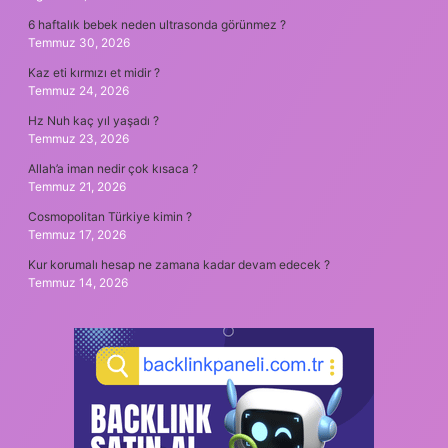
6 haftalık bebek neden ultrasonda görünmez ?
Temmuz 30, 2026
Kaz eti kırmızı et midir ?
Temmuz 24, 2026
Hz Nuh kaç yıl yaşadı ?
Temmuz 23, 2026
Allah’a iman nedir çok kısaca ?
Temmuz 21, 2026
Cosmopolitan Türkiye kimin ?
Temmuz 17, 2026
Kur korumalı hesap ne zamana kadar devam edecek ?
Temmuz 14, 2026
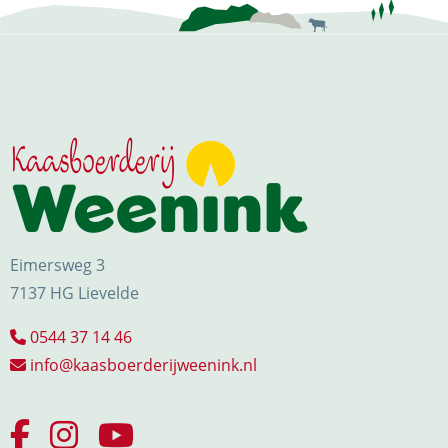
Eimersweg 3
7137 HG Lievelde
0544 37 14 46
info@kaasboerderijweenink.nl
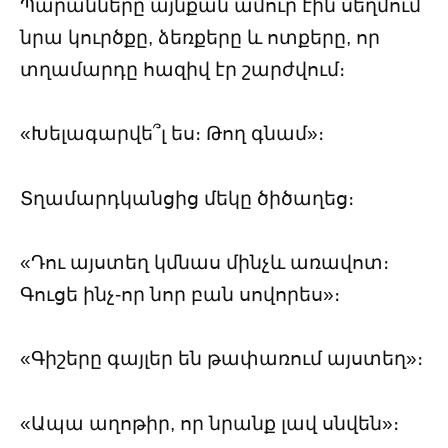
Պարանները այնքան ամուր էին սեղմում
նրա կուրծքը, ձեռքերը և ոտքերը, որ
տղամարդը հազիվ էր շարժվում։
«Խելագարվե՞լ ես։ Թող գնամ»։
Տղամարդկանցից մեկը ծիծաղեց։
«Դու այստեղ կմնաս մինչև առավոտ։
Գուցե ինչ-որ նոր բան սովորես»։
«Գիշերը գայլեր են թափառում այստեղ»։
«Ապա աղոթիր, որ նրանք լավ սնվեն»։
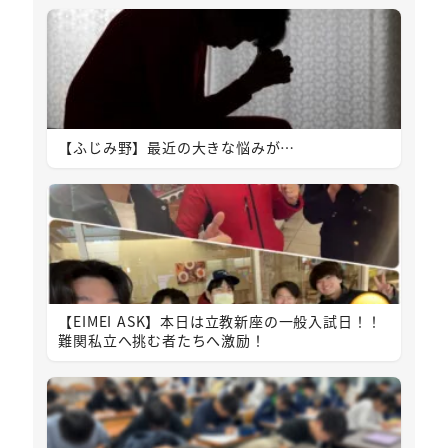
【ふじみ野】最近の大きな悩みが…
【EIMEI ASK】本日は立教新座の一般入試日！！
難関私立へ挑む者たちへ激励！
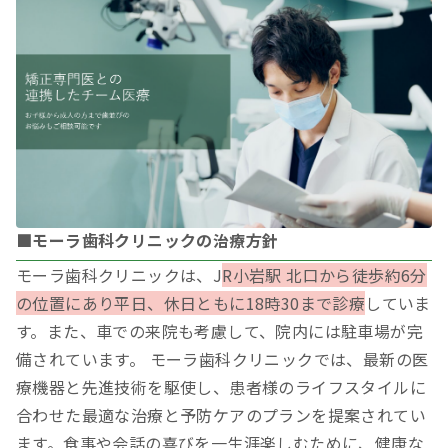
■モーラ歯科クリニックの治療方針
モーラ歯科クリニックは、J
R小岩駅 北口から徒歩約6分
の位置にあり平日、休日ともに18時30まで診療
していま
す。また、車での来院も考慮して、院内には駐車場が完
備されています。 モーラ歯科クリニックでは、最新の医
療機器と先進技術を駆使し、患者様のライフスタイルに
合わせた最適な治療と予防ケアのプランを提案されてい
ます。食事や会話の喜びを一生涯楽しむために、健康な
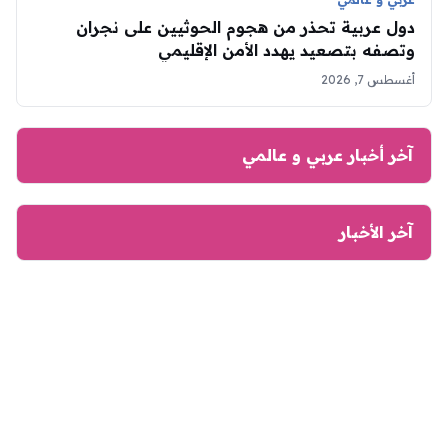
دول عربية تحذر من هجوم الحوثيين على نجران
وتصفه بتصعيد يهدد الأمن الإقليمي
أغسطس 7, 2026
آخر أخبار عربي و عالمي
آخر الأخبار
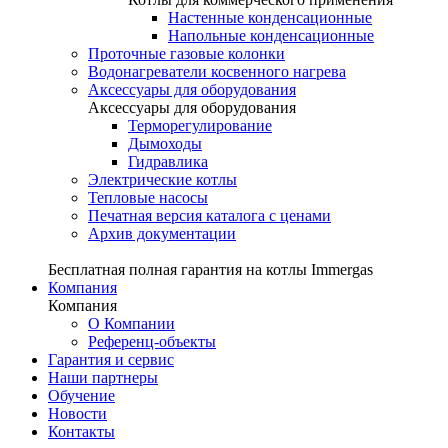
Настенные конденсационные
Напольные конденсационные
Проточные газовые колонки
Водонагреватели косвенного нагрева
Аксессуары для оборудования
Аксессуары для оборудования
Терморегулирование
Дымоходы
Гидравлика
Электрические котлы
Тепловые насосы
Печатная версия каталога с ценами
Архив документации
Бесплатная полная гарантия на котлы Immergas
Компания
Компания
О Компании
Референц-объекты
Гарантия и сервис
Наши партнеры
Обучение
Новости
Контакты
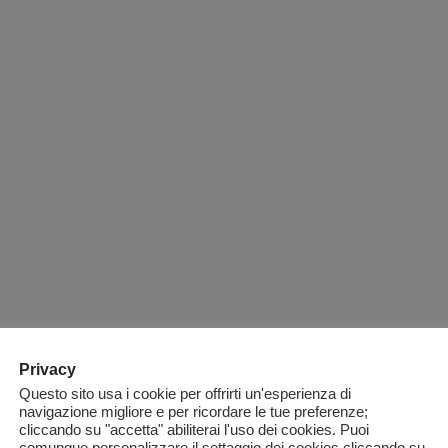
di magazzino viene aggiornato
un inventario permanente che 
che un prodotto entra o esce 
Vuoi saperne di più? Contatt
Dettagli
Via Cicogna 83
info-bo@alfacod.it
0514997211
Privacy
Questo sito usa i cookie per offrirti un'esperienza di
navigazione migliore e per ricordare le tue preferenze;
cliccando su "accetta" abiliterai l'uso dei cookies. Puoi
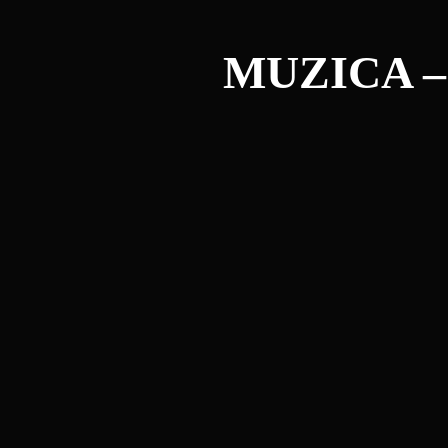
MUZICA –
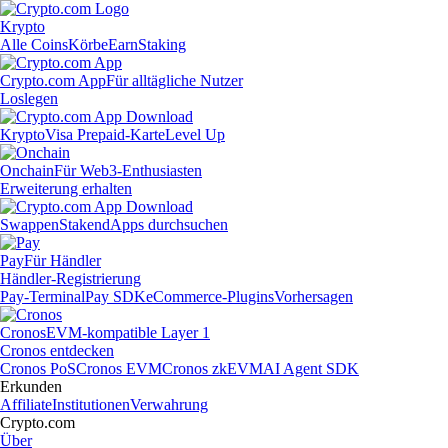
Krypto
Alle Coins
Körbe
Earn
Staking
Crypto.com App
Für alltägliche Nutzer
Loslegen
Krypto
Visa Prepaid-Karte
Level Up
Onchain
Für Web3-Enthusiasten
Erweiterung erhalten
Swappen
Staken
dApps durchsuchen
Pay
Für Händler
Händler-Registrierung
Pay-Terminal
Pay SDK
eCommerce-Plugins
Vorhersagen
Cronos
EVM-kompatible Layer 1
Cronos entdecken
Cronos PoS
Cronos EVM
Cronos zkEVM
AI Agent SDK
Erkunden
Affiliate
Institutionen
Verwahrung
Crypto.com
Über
---
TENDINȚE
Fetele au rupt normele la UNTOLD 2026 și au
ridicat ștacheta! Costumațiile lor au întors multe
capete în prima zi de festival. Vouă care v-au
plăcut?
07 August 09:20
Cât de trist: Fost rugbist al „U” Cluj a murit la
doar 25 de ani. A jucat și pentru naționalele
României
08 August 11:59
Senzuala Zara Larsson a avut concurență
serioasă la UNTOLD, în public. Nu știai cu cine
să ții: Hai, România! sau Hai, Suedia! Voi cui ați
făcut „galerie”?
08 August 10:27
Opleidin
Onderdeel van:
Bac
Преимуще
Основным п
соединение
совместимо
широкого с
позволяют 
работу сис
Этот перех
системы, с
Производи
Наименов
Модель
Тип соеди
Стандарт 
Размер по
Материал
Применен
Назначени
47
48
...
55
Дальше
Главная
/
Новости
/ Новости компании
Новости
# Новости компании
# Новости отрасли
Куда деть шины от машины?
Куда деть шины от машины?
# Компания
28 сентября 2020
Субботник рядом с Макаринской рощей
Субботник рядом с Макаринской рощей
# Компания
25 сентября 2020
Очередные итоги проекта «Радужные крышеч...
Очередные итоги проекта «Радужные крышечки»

▶ _Requirement_:
Rewrite the lines from the one containing "6 haftalık bebek neden ultrasonda görünmez ?" through the one containing "Temmuz 17, 2026", both included, as a JSON list of strings with one string per line. Leave out any blank lines.

▶ _Answer_:
[
  "6 haftalık bebek neden ultrasonda görünmez ?",
  "Temmuz 30, 2026",
  "Kaz eti kırmızı et midir ?",
  "Temmuz 24, 2026",
  "Hz Nuh kaç yıl yaşadı ?",
  "Temmuz 23, 2026",
  "Allah’a iman nedir çok kısaca ?",
  "Temmuz 21, 2026",
  "Cosmopolitan Türkiye kimin ?",
  "Temmuz 17, 2026"
]